The copy has to match the data exactly and leave out every picture.

-- Exercise data follows --

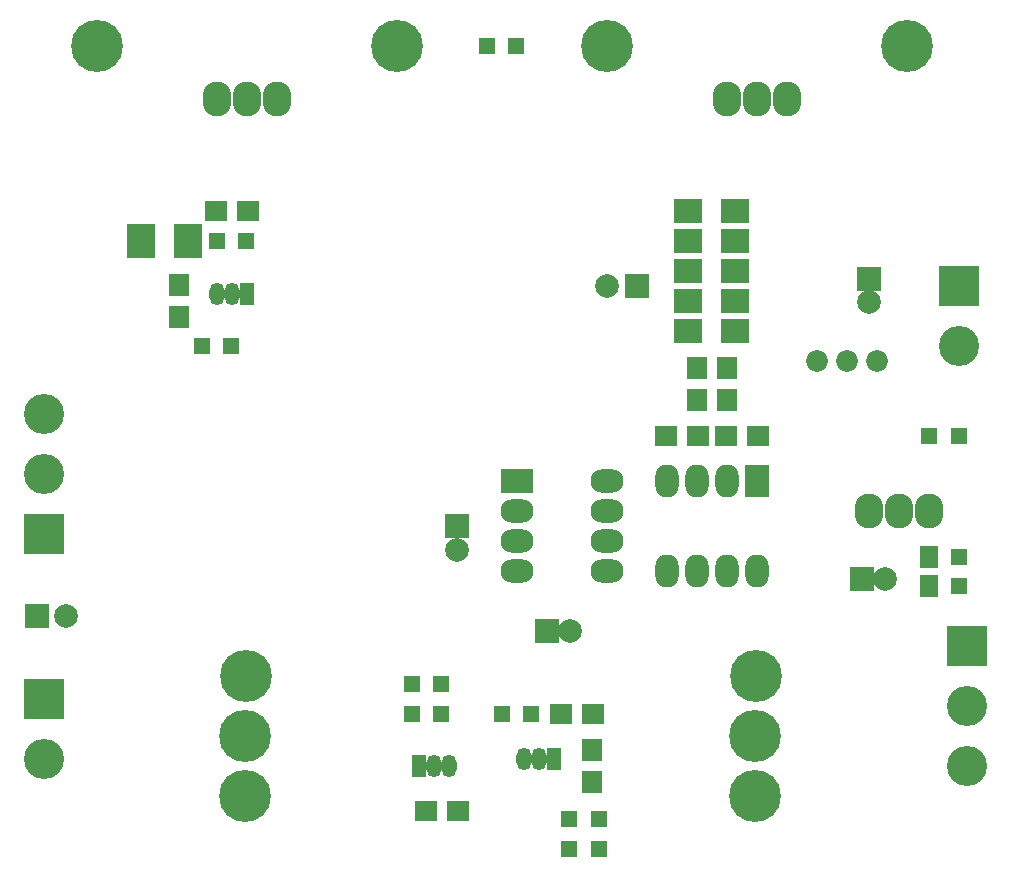
<source format=gts>
G04 #@! TF.FileFunction,Soldermask,Top*
%FSLAX46Y46*%
G04 Gerber Fmt 4.6, Leading zero omitted, Abs format (unit mm)*
G04 Created by KiCad (PCBNEW 4.0.5) date Sat Mar 18 13:09:48 2017*
%MOMM*%
%LPD*%
G01*
G04 APERTURE LIST*
%ADD10C,0.100000*%
%ADD11R,2.000000X2.000000*%
%ADD12C,2.000000*%
%ADD13R,2.400000X2.900000*%
%ADD14R,1.650000X1.900000*%
%ADD15R,1.400000X1.400000*%
%ADD16C,4.400000*%
%ADD17R,3.400000X3.400000*%
%ADD18C,3.400000*%
%ADD19R,1.900000X1.700000*%
%ADD20R,1.700000X1.900000*%
%ADD21C,1.840000*%
%ADD22R,2.000000X2.800000*%
%ADD23O,2.000000X2.800000*%
%ADD24O,2.432000X2.940000*%
%ADD25O,1.299160X1.901140*%
%ADD26R,1.299160X1.901140*%
%ADD27R,2.800000X2.000000*%
%ADD28O,2.800000X2.000000*%
%ADD29R,2.400000X2.100000*%
G04 APERTURE END LIST*
D10*
D11*
X202565000Y-90805000D03*
D12*
X202565000Y-92805000D03*
D11*
X132080000Y-119380000D03*
D12*
X134580000Y-119380000D03*
D11*
X182880000Y-91440000D03*
D12*
X180380000Y-91440000D03*
D13*
X144875000Y-87630000D03*
X140875000Y-87630000D03*
D11*
X167640000Y-111760000D03*
D12*
X167640000Y-113760000D03*
D11*
X175260000Y-120650000D03*
D12*
X177260000Y-120650000D03*
D11*
X201930000Y-116205000D03*
D12*
X203930000Y-116205000D03*
D14*
X207645000Y-114320000D03*
X207645000Y-116820000D03*
D15*
X172700000Y-71120000D03*
X170200000Y-71120000D03*
X149840000Y-87630000D03*
X147340000Y-87630000D03*
X148570000Y-96520000D03*
X146070000Y-96520000D03*
X177185000Y-139065000D03*
X179685000Y-139065000D03*
X177185000Y-136525000D03*
X179685000Y-136525000D03*
X163850000Y-127635000D03*
X166350000Y-127635000D03*
X166350000Y-125095000D03*
X163850000Y-125095000D03*
X173970000Y-127635000D03*
X171470000Y-127635000D03*
X210185000Y-116820000D03*
X210185000Y-114320000D03*
X207665000Y-104140000D03*
X210165000Y-104140000D03*
D16*
X180340000Y-71120000D03*
X205740000Y-71120000D03*
X137160000Y-71120000D03*
X162560000Y-71120000D03*
D17*
X210185000Y-91440000D03*
D18*
X210185000Y-96520000D03*
D17*
X132715000Y-126365000D03*
D18*
X132715000Y-131445000D03*
D17*
X132715000Y-112395000D03*
D18*
X132715000Y-107315000D03*
X132715000Y-102235000D03*
D17*
X210820000Y-121920000D03*
D18*
X210820000Y-127000000D03*
X210820000Y-132080000D03*
D19*
X193120000Y-104140000D03*
X190420000Y-104140000D03*
X188040000Y-104140000D03*
X185340000Y-104140000D03*
D20*
X190500000Y-101045000D03*
X190500000Y-98345000D03*
X187960000Y-101045000D03*
X187960000Y-98345000D03*
D19*
X149940000Y-85090000D03*
X147240000Y-85090000D03*
D20*
X144145000Y-91360000D03*
X144145000Y-94060000D03*
X179070000Y-133430000D03*
X179070000Y-130730000D03*
D19*
X165020000Y-135890000D03*
X167720000Y-135890000D03*
X179150000Y-127635000D03*
X176450000Y-127635000D03*
D21*
X198120000Y-97790000D03*
X200660000Y-97790000D03*
X203200000Y-97790000D03*
D16*
X192925000Y-134610000D03*
X192935000Y-129520000D03*
X192945000Y-124460000D03*
X149745000Y-134610000D03*
X149755000Y-129520000D03*
X149765000Y-124460000D03*
D22*
X193040000Y-107950000D03*
D23*
X185420000Y-115570000D03*
X190500000Y-107950000D03*
X187960000Y-115570000D03*
X187960000Y-107950000D03*
X190500000Y-115570000D03*
X185420000Y-107950000D03*
X193040000Y-115570000D03*
D24*
X193040000Y-75565000D03*
X195580000Y-75565000D03*
X190500000Y-75565000D03*
X149860000Y-75565000D03*
X152400000Y-75565000D03*
X147320000Y-75565000D03*
D25*
X148590000Y-92075000D03*
X147320000Y-92075000D03*
D26*
X149860000Y-92075000D03*
D25*
X174625000Y-131445000D03*
X173355000Y-131445000D03*
D26*
X175895000Y-131445000D03*
D25*
X165735000Y-132080000D03*
X167005000Y-132080000D03*
D26*
X164465000Y-132080000D03*
D27*
X172720000Y-107950000D03*
D28*
X180340000Y-115570000D03*
X172720000Y-110490000D03*
X180340000Y-113030000D03*
X172720000Y-113030000D03*
X180340000Y-110490000D03*
X172720000Y-115570000D03*
X180340000Y-107950000D03*
D24*
X205105000Y-110490000D03*
X207645000Y-110490000D03*
X202565000Y-110490000D03*
D29*
X187230000Y-85090000D03*
X191230000Y-85090000D03*
X187230000Y-87630000D03*
X191230000Y-87630000D03*
X187230000Y-90170000D03*
X191230000Y-90170000D03*
X187230000Y-92710000D03*
X191230000Y-92710000D03*
X187230000Y-95250000D03*
X191230000Y-95250000D03*
M02*

</source>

-- Exercise data concluded --

§ **Exercise output**:
<source format=gts>
G04 #@! TF.FileFunction,Soldermask,Top*
%FSLAX46Y46*%
G04 Gerber Fmt 4.6, Leading zero omitted, Abs format (unit mm)*
G04 Created by KiCad (PCBNEW 4.0.5) date Sat Mar 18 13:09:48 2017*
%MOMM*%
%LPD*%
G01*
G04 APERTURE LIST*
%ADD10C,0.100000*%
%ADD11R,2.000000X2.000000*%
%ADD12C,2.000000*%
%ADD13R,2.400000X2.900000*%
%ADD14R,1.650000X1.900000*%
%ADD15R,1.400000X1.400000*%
%ADD16C,4.400000*%
%ADD17R,3.400000X3.400000*%
%ADD18C,3.400000*%
%ADD19R,1.900000X1.700000*%
%ADD20R,1.700000X1.900000*%
%ADD21C,1.840000*%
%ADD22R,2.000000X2.800000*%
%ADD23O,2.000000X2.800000*%
%ADD24O,2.432000X2.940000*%
%ADD25O,1.299160X1.901140*%
%ADD26R,1.299160X1.901140*%
%ADD27R,2.800000X2.000000*%
%ADD28O,2.800000X2.000000*%
%ADD29R,2.400000X2.100000*%
G04 APERTURE END LIST*
D10*
D11*
X202565000Y-90805000D03*
D12*
X202565000Y-92805000D03*
D11*
X132080000Y-119380000D03*
D12*
X134580000Y-119380000D03*
D11*
X182880000Y-91440000D03*
D12*
X180380000Y-91440000D03*
D13*
X144875000Y-87630000D03*
X140875000Y-87630000D03*
D11*
X167640000Y-111760000D03*
D12*
X167640000Y-113760000D03*
D11*
X175260000Y-120650000D03*
D12*
X177260000Y-120650000D03*
D11*
X201930000Y-116205000D03*
D12*
X203930000Y-116205000D03*
D14*
X207645000Y-114320000D03*
X207645000Y-116820000D03*
D15*
X172700000Y-71120000D03*
X170200000Y-71120000D03*
X149840000Y-87630000D03*
X147340000Y-87630000D03*
X148570000Y-96520000D03*
X146070000Y-96520000D03*
X177185000Y-139065000D03*
X179685000Y-139065000D03*
X177185000Y-136525000D03*
X179685000Y-136525000D03*
X163850000Y-127635000D03*
X166350000Y-127635000D03*
X166350000Y-125095000D03*
X163850000Y-125095000D03*
X173970000Y-127635000D03*
X171470000Y-127635000D03*
X210185000Y-116820000D03*
X210185000Y-114320000D03*
X207665000Y-104140000D03*
X210165000Y-104140000D03*
D16*
X180340000Y-71120000D03*
X205740000Y-71120000D03*
X137160000Y-71120000D03*
X162560000Y-71120000D03*
D17*
X210185000Y-91440000D03*
D18*
X210185000Y-96520000D03*
D17*
X132715000Y-126365000D03*
D18*
X132715000Y-131445000D03*
D17*
X132715000Y-112395000D03*
D18*
X132715000Y-107315000D03*
X132715000Y-102235000D03*
D17*
X210820000Y-121920000D03*
D18*
X210820000Y-127000000D03*
X210820000Y-132080000D03*
D19*
X193120000Y-104140000D03*
X190420000Y-104140000D03*
X188040000Y-104140000D03*
X185340000Y-104140000D03*
D20*
X190500000Y-101045000D03*
X190500000Y-98345000D03*
X187960000Y-101045000D03*
X187960000Y-98345000D03*
D19*
X149940000Y-85090000D03*
X147240000Y-85090000D03*
D20*
X144145000Y-91360000D03*
X144145000Y-94060000D03*
X179070000Y-133430000D03*
X179070000Y-130730000D03*
D19*
X165020000Y-135890000D03*
X167720000Y-135890000D03*
X179150000Y-127635000D03*
X176450000Y-127635000D03*
D21*
X198120000Y-97790000D03*
X200660000Y-97790000D03*
X203200000Y-97790000D03*
D16*
X192925000Y-134610000D03*
X192935000Y-129520000D03*
X192945000Y-124460000D03*
X149745000Y-134610000D03*
X149755000Y-129520000D03*
X149765000Y-124460000D03*
D22*
X193040000Y-107950000D03*
D23*
X185420000Y-115570000D03*
X190500000Y-107950000D03*
X187960000Y-115570000D03*
X187960000Y-107950000D03*
X190500000Y-115570000D03*
X185420000Y-107950000D03*
X193040000Y-115570000D03*
D24*
X193040000Y-75565000D03*
X195580000Y-75565000D03*
X190500000Y-75565000D03*
X149860000Y-75565000D03*
X152400000Y-75565000D03*
X147320000Y-75565000D03*
D25*
X148590000Y-92075000D03*
X147320000Y-92075000D03*
D26*
X149860000Y-92075000D03*
D25*
X174625000Y-131445000D03*
X173355000Y-131445000D03*
D26*
X175895000Y-131445000D03*
D25*
X165735000Y-132080000D03*
X167005000Y-132080000D03*
D26*
X164465000Y-132080000D03*
D27*
X172720000Y-107950000D03*
D28*
X180340000Y-115570000D03*
X172720000Y-110490000D03*
X180340000Y-113030000D03*
X172720000Y-113030000D03*
X180340000Y-110490000D03*
X172720000Y-115570000D03*
X180340000Y-107950000D03*
D24*
X205105000Y-110490000D03*
X207645000Y-110490000D03*
X202565000Y-110490000D03*
D29*
X187230000Y-85090000D03*
X191230000Y-85090000D03*
X187230000Y-87630000D03*
X191230000Y-87630000D03*
X187230000Y-90170000D03*
X191230000Y-90170000D03*
X187230000Y-92710000D03*
X191230000Y-92710000D03*
X187230000Y-95250000D03*
X191230000Y-95250000D03*
M02*

</source>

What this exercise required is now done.